Exercise inputs
Content starts

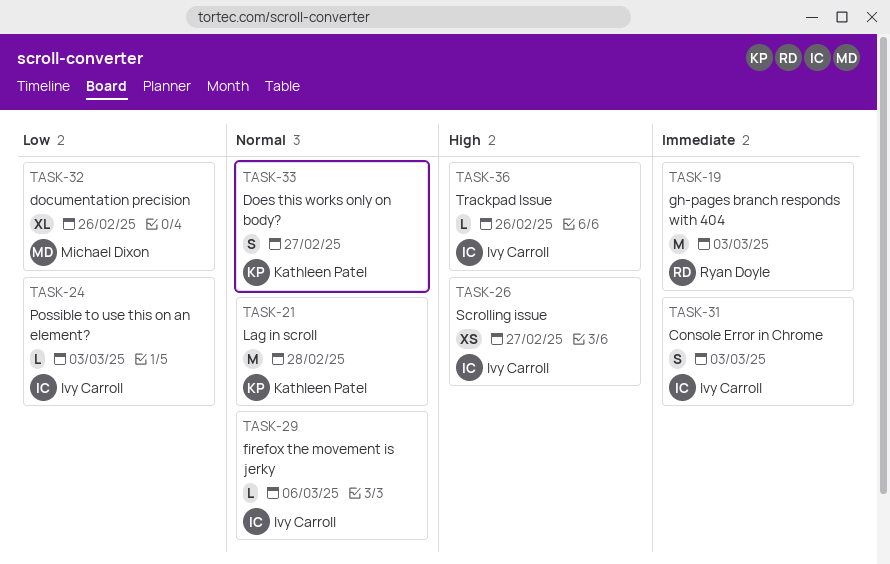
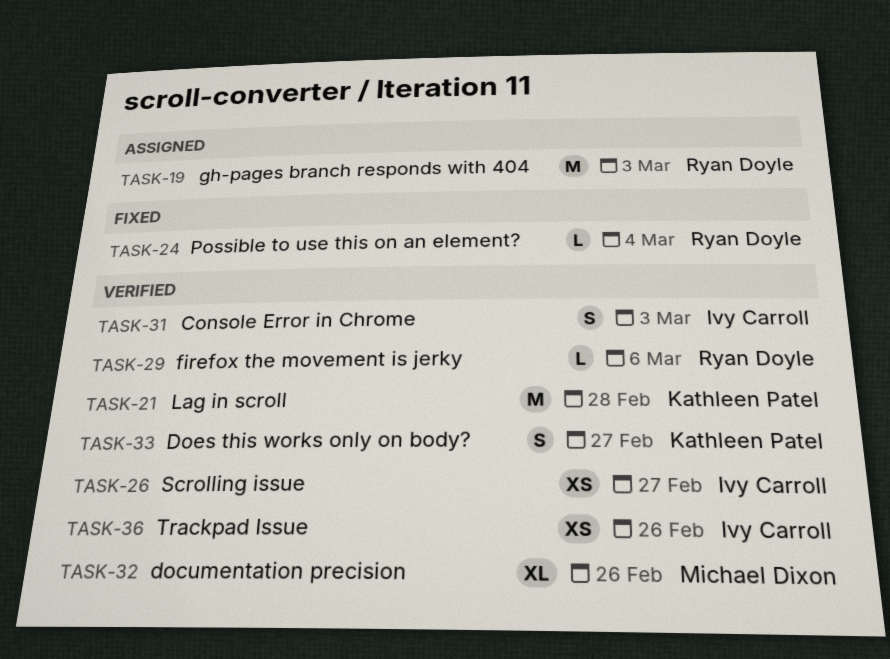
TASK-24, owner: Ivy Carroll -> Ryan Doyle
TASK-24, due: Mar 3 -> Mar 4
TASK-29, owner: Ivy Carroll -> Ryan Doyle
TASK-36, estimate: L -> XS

Content ends
Content starts

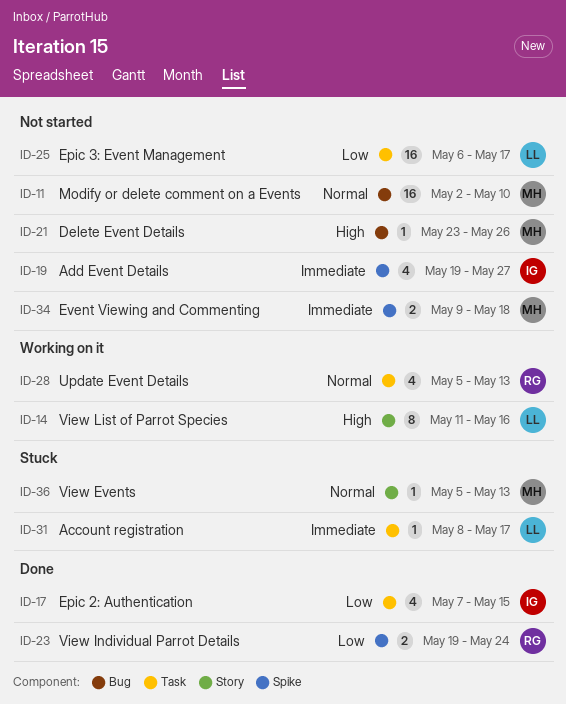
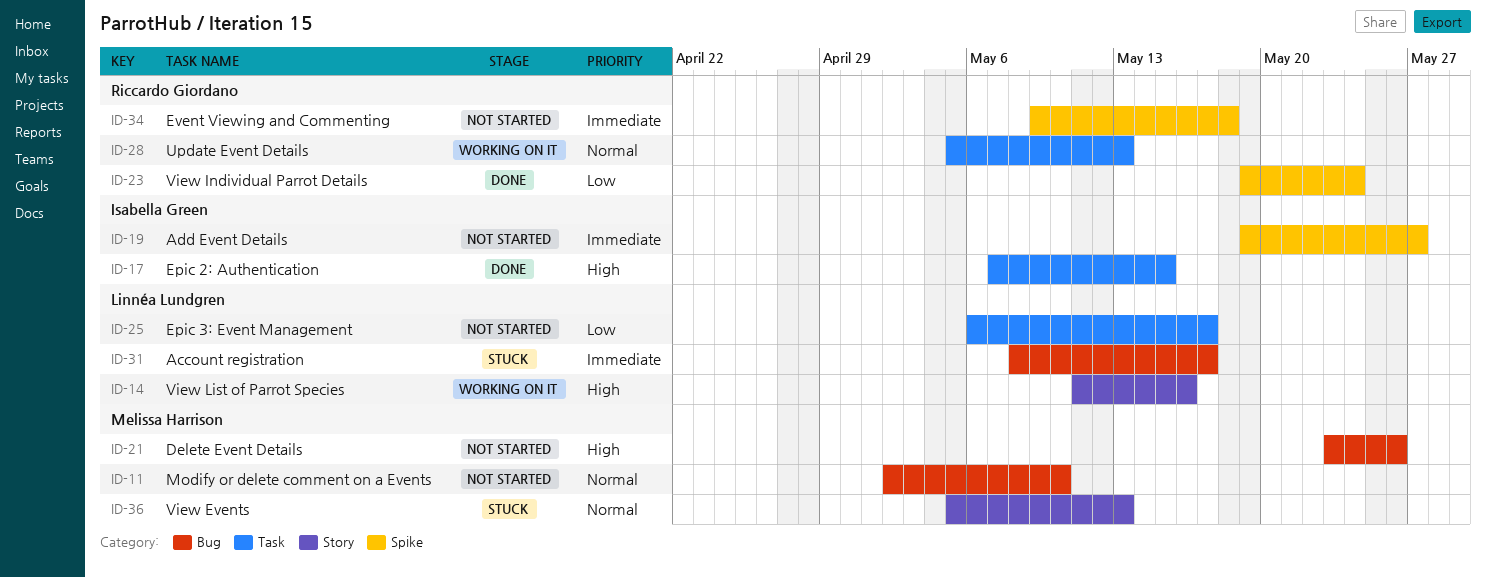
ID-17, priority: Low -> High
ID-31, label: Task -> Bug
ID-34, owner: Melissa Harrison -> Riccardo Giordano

Content ends
Content starts

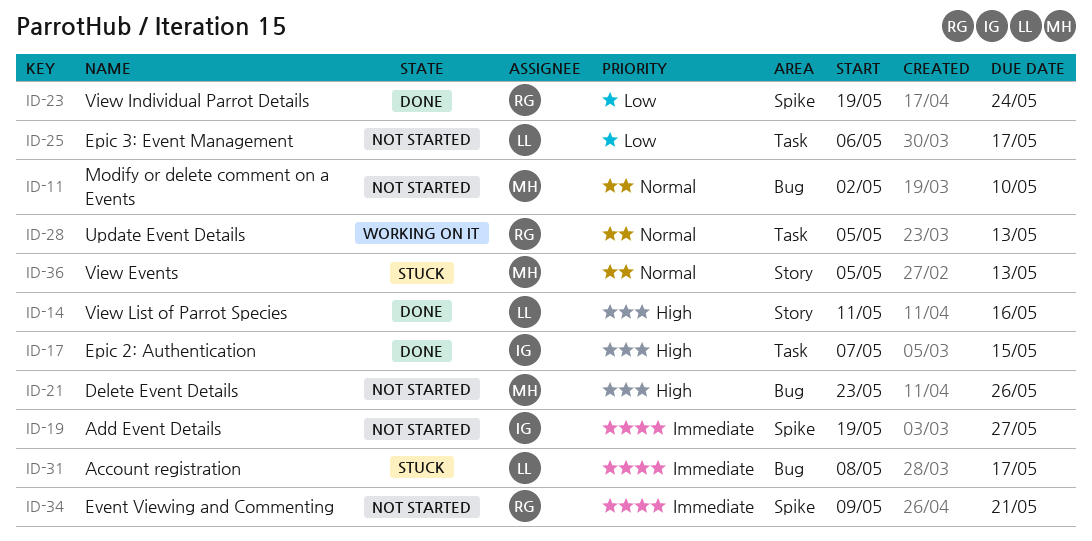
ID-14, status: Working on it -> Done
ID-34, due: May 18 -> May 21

Content ends

All lines above from the line with "TASK-24, owner: Ivy Carroll -> Ryan Doyle" through the line with "TASK-36, estimate: L -> XS", both included, are to be set down exactly, with nothing else.

Completed exercise
TASK-24, owner: Ivy Carroll -> Ryan Doyle
TASK-24, due: Mar 3 -> Mar 4
TASK-29, owner: Ivy Carroll -> Ryan Doyle
TASK-36, estimate: L -> XS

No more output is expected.